Tuesday, February 19, 2013

The Family History Writing Challenge - Struck By Lightning

This is day 19 of The Family History Writing Challenge.  I decided to write about a cousin today.  The story of his death and other events of the day are quite unusual.  My great grandfather's sister married my great grandmother's cousin, and Lemoine Wesley Gibson is their son.  Lemoine was my first cousin two times removed, and with the other relationship he is probably also a distant cousin again.

August 1947, in Richmond, Indiana, had turned into a scorcher.  There had not been a break from the heat all month and here is was all ready the 25th.  Lemoine had been running his farm near Kitchel Station and dealing with the heat.  He also traveled around to other farms in the area and did custom baling.
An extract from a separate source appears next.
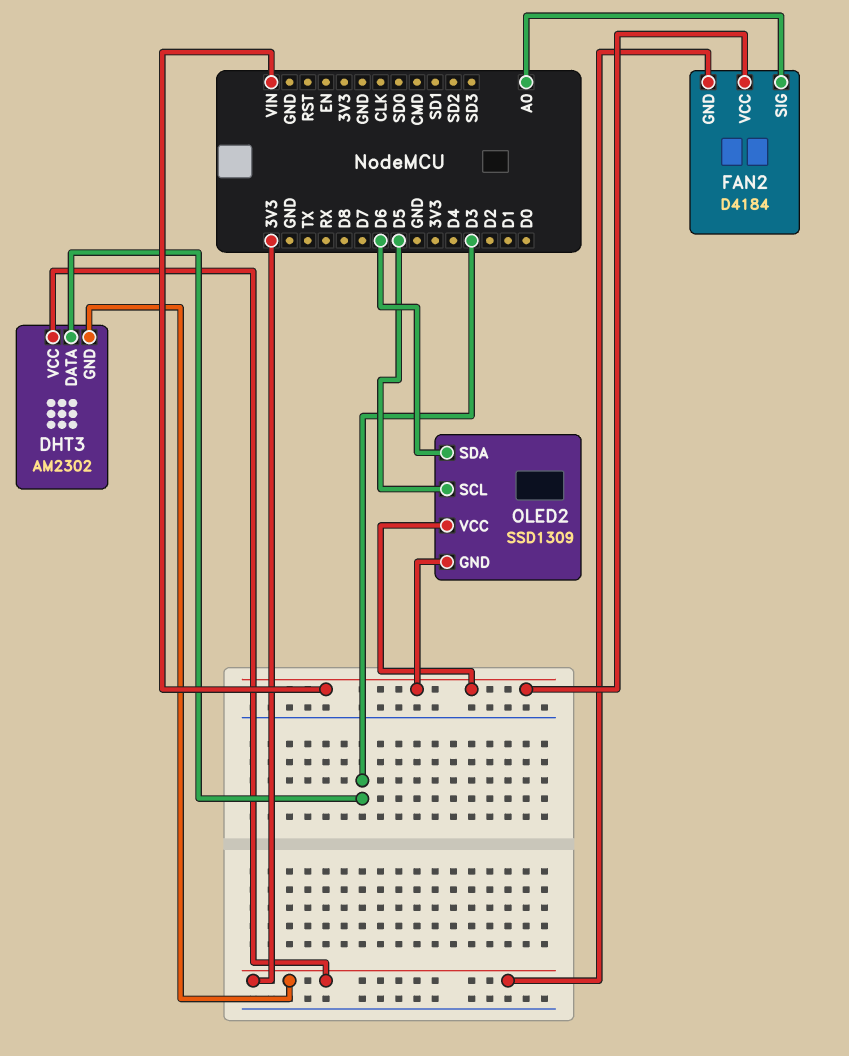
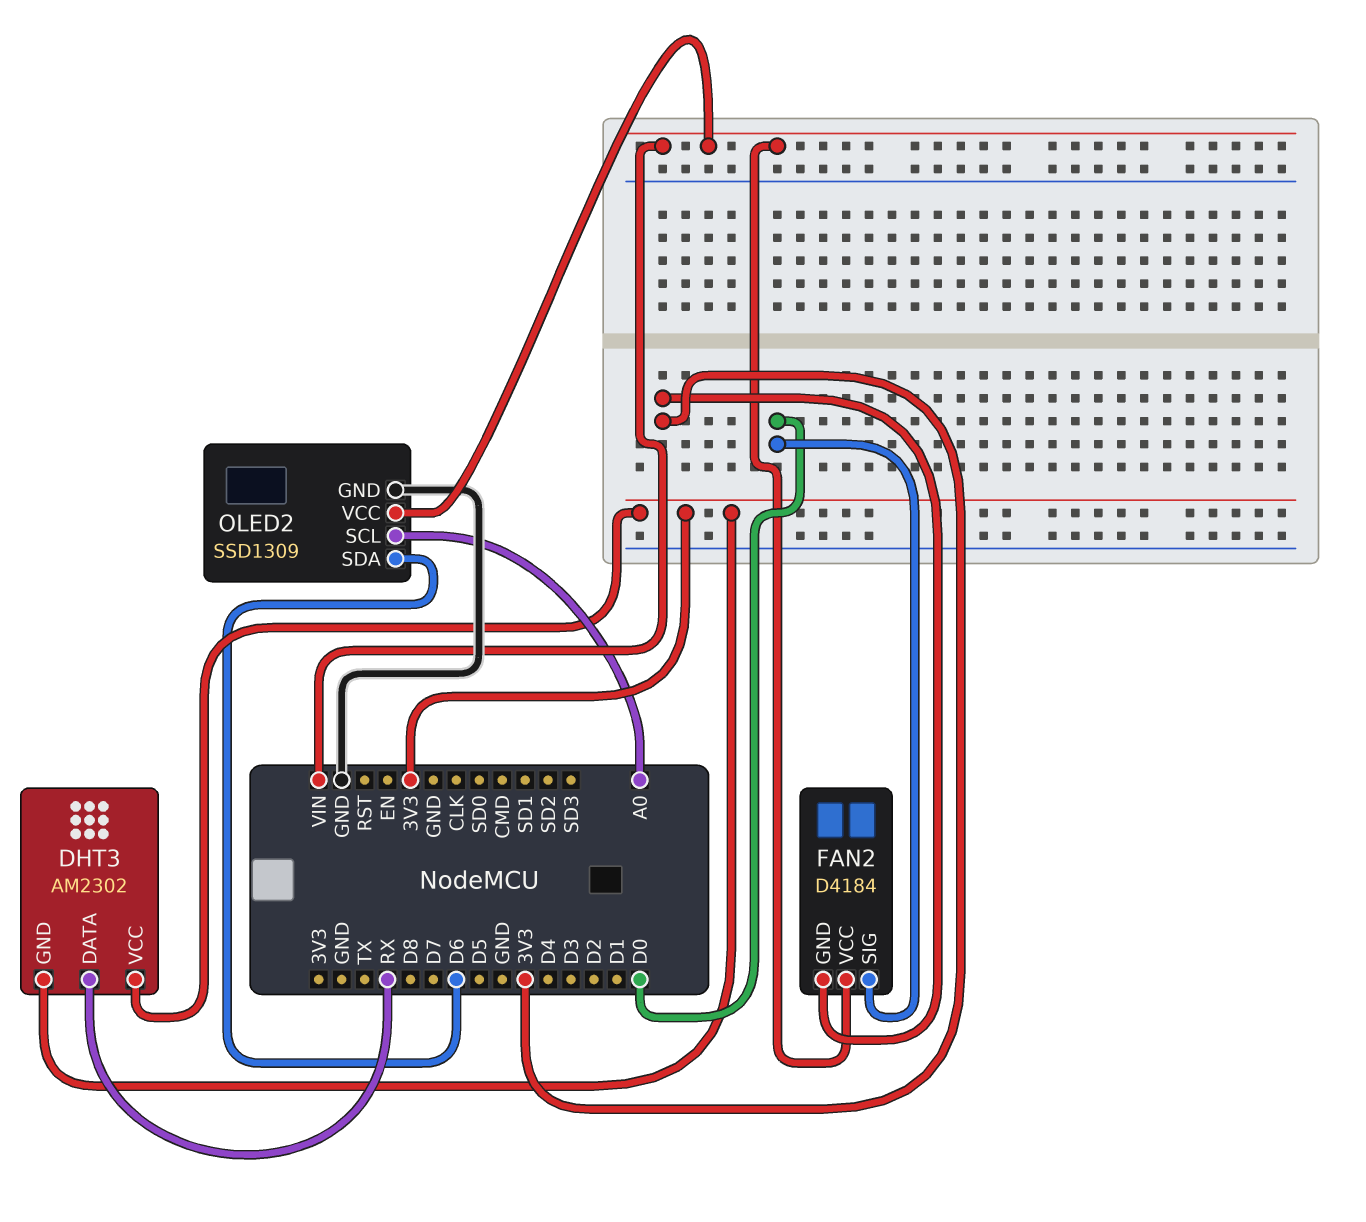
DHT3 pin DATA: D3 -> RX
FAN2 pin SIG: A0 -> D0
OLED2 pin GND: VIN -> GND
OLED2 pin SCL: D5 -> A0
Lemoine had to head over near Abington Pike to bale some hay for John and Ed Wuenker that morning.  It was going to be miserably hot baling that hay, but he needed to get the job done.

He got up early that morning and told Mary he was heading over to the Wuenker farm.  He spent the morning baling and he was trying to get some finished when the clouds started to look ominous.  He wanted to get the section done that he was working on before the rain hit.  He saw lightning off in the distance and it started to cool down quickly.  Just a few more minutes and he could head in to the farmhouse and take shelter from the storm.  It was time to grab a little lunch anyway.  

At 12:10 pm a bolt of lightning struck.  It was a huge bolt and it hit Lamoine hard.  The force of that bolt ripped the shoes right from his feet.  It stopped Lamoine's watch.  It killed the horses that were standing near him.    

When the storm had passed over and Lamoine had failed to come to the house to get out of the storm, John Wuenker began to worry.
He figured he better go out and check on Lamoine.  He found him a short time later laying about 50 feet from the hay baler.

A couple of hours later, Mary was at home and she saw a storm coming in.  This was the same storm that had struck Lamoine.  Mary didn't know about Lamoine yet.  The lightning in this storm was still monstrous.  It was cracking all around.  The next thing Mary knew the house was struck.  Thank goodness, it hadn't caught the house on fire.  She realized later it had taken out some wiring in the oil furnace.  

The coroner came in the late afternoon with the Wuenker's to inform Mary that Lamoine was stuck by lightning and had died.

Lamoine was laid out for his funeral at his farmhouse two days later.  One of his young nieces remembered going to attend his funeral.  She was more concerned about the "poor" horses dying than her Uncle Lamoine. Lamoine was taken to his final resting place at  Earlham Cemetery in Richmond.